>>>
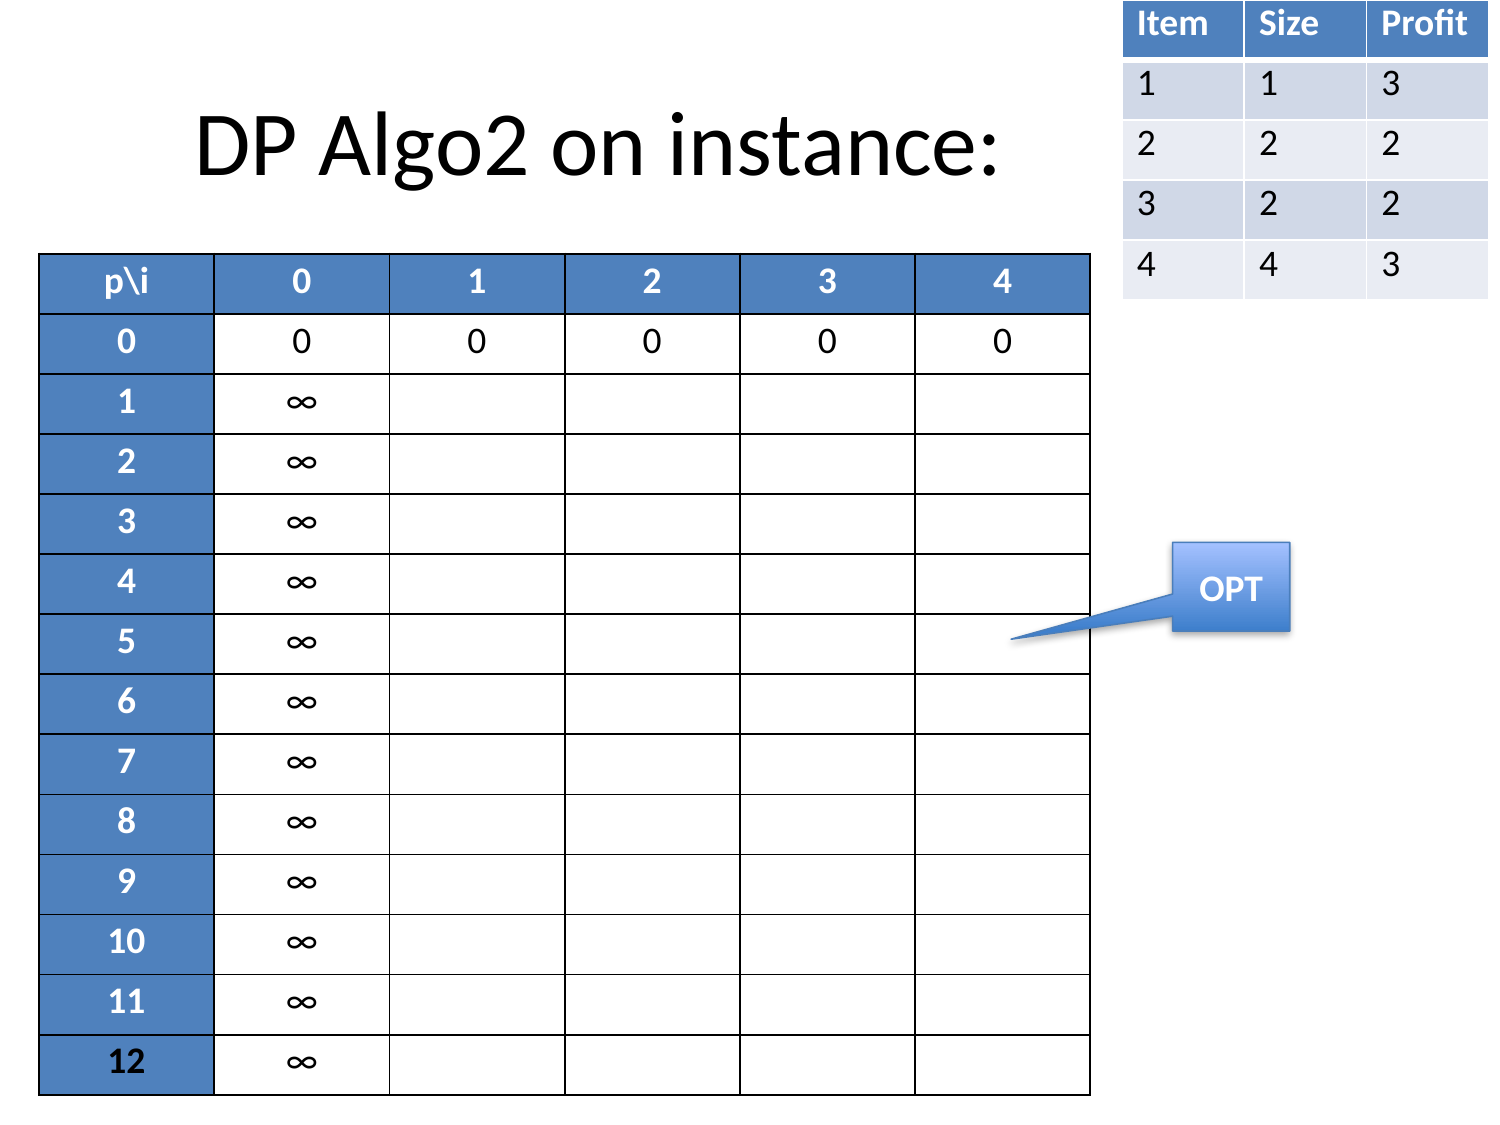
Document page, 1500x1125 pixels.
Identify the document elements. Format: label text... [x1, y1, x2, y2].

table_cell [390, 555, 564, 613]
table_cell [916, 975, 1089, 1034]
table_header Size [1245, 1, 1366, 57]
table_cell [390, 855, 564, 914]
table_cell 4 [40, 555, 213, 613]
table_cell [741, 735, 773, 794]
table_header 3 [741, 255, 914, 313]
table_header 2 [566, 255, 739, 313]
table_cell [566, 975, 739, 1034]
table_cell [741, 555, 776, 613]
table_cell [741, 855, 914, 914]
table_cell [566, 675, 739, 733]
table_cell 2 [1367, 181, 1488, 239]
table_header 0 [215, 255, 389, 313]
table_cell [916, 375, 1089, 433]
table_cell [390, 975, 564, 1034]
table_cell 1 [1245, 63, 1366, 119]
table_cell 5 [40, 615, 213, 673]
table_cell ∞ [215, 375, 389, 433]
table_cell 0 [390, 315, 564, 373]
table_cell [741, 1036, 914, 1094]
table_cell [916, 795, 1089, 854]
table_cell 1 [1123, 63, 1243, 119]
table_cell [1001, 615, 1089, 673]
table_cell [390, 615, 564, 673]
table_cell [390, 375, 564, 433]
table_cell 10 [40, 915, 213, 974]
table_cell ∞ [215, 435, 389, 493]
table_cell 3 [1367, 241, 1488, 299]
table_cell [566, 795, 739, 854]
table_cell 2 [1245, 181, 1366, 239]
table_cell [741, 495, 914, 553]
table_cell [1001, 735, 1089, 794]
table_cell 0 [40, 315, 213, 373]
table_cell [566, 495, 739, 553]
table_cell 4 [1245, 241, 1366, 299]
table_cell [1001, 675, 1089, 733]
table_cell 11 [40, 975, 213, 1034]
table_cell [741, 795, 914, 854]
table_cell [566, 855, 739, 914]
table_cell ∞ [215, 675, 389, 733]
table_cell [390, 795, 564, 854]
table_cell 4 [1123, 241, 1243, 299]
table_cell [916, 495, 1089, 553]
table_cell [390, 915, 564, 974]
table_cell [741, 615, 773, 673]
table_cell [566, 615, 739, 673]
table_cell 1 [40, 375, 213, 433]
table_cell 3 [1367, 63, 1488, 119]
table_header Profit [1367, 1, 1488, 57]
table_cell [390, 495, 564, 553]
table_cell 3 [40, 495, 213, 553]
table_cell [566, 735, 739, 794]
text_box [779, 554, 997, 797]
table_header 4 [916, 255, 1089, 313]
table_cell [741, 975, 914, 1034]
table_cell [916, 915, 1089, 974]
table_cell 6 [40, 675, 213, 733]
table_cell ∞ [215, 915, 389, 974]
table_cell 2 [1367, 121, 1488, 179]
table_cell 0 [215, 315, 389, 373]
table_cell [741, 675, 773, 733]
table_cell ∞ [215, 495, 389, 553]
table_cell [741, 435, 914, 493]
table_cell [566, 435, 739, 493]
table_cell [390, 1036, 564, 1094]
table_cell ∞ [215, 735, 389, 794]
table_cell 2 [1123, 121, 1243, 179]
text_box OPT [1010, 541, 1291, 640]
table_cell [998, 555, 1089, 613]
table_cell [566, 555, 739, 613]
table_cell 0 [566, 315, 739, 373]
table_cell ∞ [215, 975, 389, 1034]
table_cell [566, 375, 739, 433]
table_cell [390, 735, 564, 794]
table_cell [390, 435, 564, 493]
table_cell 2 [1245, 121, 1366, 179]
table_cell [741, 915, 914, 974]
table_cell 7 [40, 735, 213, 794]
table_cell 0 [741, 315, 914, 373]
table_cell [566, 1036, 739, 1094]
table_cell [741, 375, 914, 433]
table_cell ∞ [215, 1036, 389, 1094]
table_cell 8 [40, 795, 213, 854]
table_cell ∞ [215, 795, 389, 854]
table_header Item [1123, 1, 1243, 57]
table_cell ∞ [215, 855, 389, 914]
table_cell 3 [1123, 181, 1243, 239]
table_cell ∞ [215, 615, 389, 673]
table_cell [916, 855, 1089, 914]
table_cell 12 [40, 1036, 213, 1094]
table_cell 2 [40, 435, 213, 493]
table_cell [916, 435, 1089, 493]
table_cell [390, 675, 564, 733]
table_cell [566, 915, 739, 974]
title DP Algo2 on instance: [0, 45, 1121, 233]
table_cell [916, 1036, 1089, 1094]
table_cell ∞ [215, 555, 389, 613]
table_header p\i [40, 255, 213, 313]
table_cell 0 [916, 315, 1089, 373]
table_header 1 [390, 255, 564, 313]
table_cell 9 [40, 855, 213, 914]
<<<
- _Task objective_
Above are records to transcribe exactly; leave their pictures out.

- _Exercise result_
Document page, 1500x1125 pixels.
Identify the document elements. Format: label text... [x1, y1, x2, y2].

table_cell [390, 555, 564, 613]
table_cell [916, 975, 1089, 1034]
table_header Size [1245, 1, 1366, 57]
table_cell [390, 855, 564, 914]
table_cell 4 [40, 555, 213, 613]
table_cell [741, 735, 773, 794]
table_header 3 [741, 255, 914, 313]
table_header 2 [566, 255, 739, 313]
table_cell [566, 975, 739, 1034]
table_cell [741, 555, 776, 613]
table_cell [741, 855, 914, 914]
table_cell [566, 675, 739, 733]
table_cell 2 [1367, 181, 1488, 239]
table_header 0 [215, 255, 389, 313]
table_cell [916, 375, 1089, 433]
table_cell [390, 975, 564, 1034]
table_cell 1 [1245, 63, 1366, 119]
table_cell 5 [40, 615, 213, 673]
table_cell ∞ [215, 375, 389, 433]
table_cell 0 [390, 315, 564, 373]
table_cell [741, 1036, 914, 1094]
table_cell [916, 795, 1089, 854]
table_cell 1 [1123, 63, 1243, 119]
table_cell [1001, 615, 1089, 673]
table_cell [390, 615, 564, 673]
table_cell [390, 375, 564, 433]
table_cell 10 [40, 915, 213, 974]
table_cell ∞ [215, 435, 389, 493]
table_cell 3 [1367, 241, 1488, 299]
table_cell [566, 795, 739, 854]
table_cell 2 [1245, 181, 1366, 239]
table_cell [741, 495, 914, 553]
table_cell [1001, 735, 1089, 794]
table_cell 0 [40, 315, 213, 373]
table_cell [566, 495, 739, 553]
table_cell 4 [1245, 241, 1366, 299]
table_cell [1001, 675, 1089, 733]
table_cell 11 [40, 975, 213, 1034]
table_cell [741, 795, 914, 854]
table_cell [566, 855, 739, 914]
table_cell ∞ [215, 675, 389, 733]
table_cell [390, 795, 564, 854]
table_cell 4 [1123, 241, 1243, 299]
table_cell [916, 495, 1089, 553]
table_cell [390, 915, 564, 974]
table_cell [741, 615, 773, 673]
table_cell [566, 615, 739, 673]
table_cell 1 [40, 375, 213, 433]
table_cell 3 [1367, 63, 1488, 119]
table_header Profit [1367, 1, 1488, 57]
table_cell [390, 495, 564, 553]
table_cell 3 [40, 495, 213, 553]
table_cell [566, 735, 739, 794]
text_box [779, 554, 997, 797]
table_header 4 [916, 255, 1089, 313]
table_cell [741, 975, 914, 1034]
table_cell [916, 915, 1089, 974]
table_cell 6 [40, 675, 213, 733]
table_cell ∞ [215, 915, 389, 974]
table_cell 2 [1367, 121, 1488, 179]
table_cell 0 [215, 315, 389, 373]
table_cell [741, 675, 773, 733]
table_cell ∞ [215, 495, 389, 553]
table_cell [741, 435, 914, 493]
table_cell [566, 435, 739, 493]
table_cell [390, 1036, 564, 1094]
table_cell ∞ [215, 735, 389, 794]
table_cell 2 [1123, 121, 1243, 179]
text_box OPT [1010, 541, 1291, 640]
table_cell [998, 555, 1089, 613]
table_cell [566, 555, 739, 613]
table_cell 0 [566, 315, 739, 373]
table_cell ∞ [215, 975, 389, 1034]
table_cell [566, 375, 739, 433]
table_cell [390, 735, 564, 794]
table_cell [390, 435, 564, 493]
table_cell 2 [1245, 121, 1366, 179]
table_cell [741, 915, 914, 974]
table_cell 7 [40, 735, 213, 794]
table_cell 0 [741, 315, 914, 373]
table_cell [566, 1036, 739, 1094]
table_cell [741, 375, 914, 433]
table_cell ∞ [215, 1036, 389, 1094]
table_cell 8 [40, 795, 213, 854]
table_cell ∞ [215, 795, 389, 854]
table_header Item [1123, 1, 1243, 57]
table_cell ∞ [215, 855, 389, 914]
table_cell 3 [1123, 181, 1243, 239]
table_cell ∞ [215, 615, 389, 673]
table_cell [916, 855, 1089, 914]
table_cell 12 [40, 1036, 213, 1094]
table_cell 2 [40, 435, 213, 493]
table_cell [916, 435, 1089, 493]
table_cell [390, 675, 564, 733]
table_cell [566, 915, 739, 974]
title DP Algo2 on instance: [0, 45, 1121, 233]
table_cell [916, 1036, 1089, 1094]
table_cell ∞ [215, 555, 389, 613]
table_header p\i [40, 255, 213, 313]
table_cell 0 [916, 315, 1089, 373]
table_header 1 [390, 255, 564, 313]
table_cell 9 [40, 855, 213, 914]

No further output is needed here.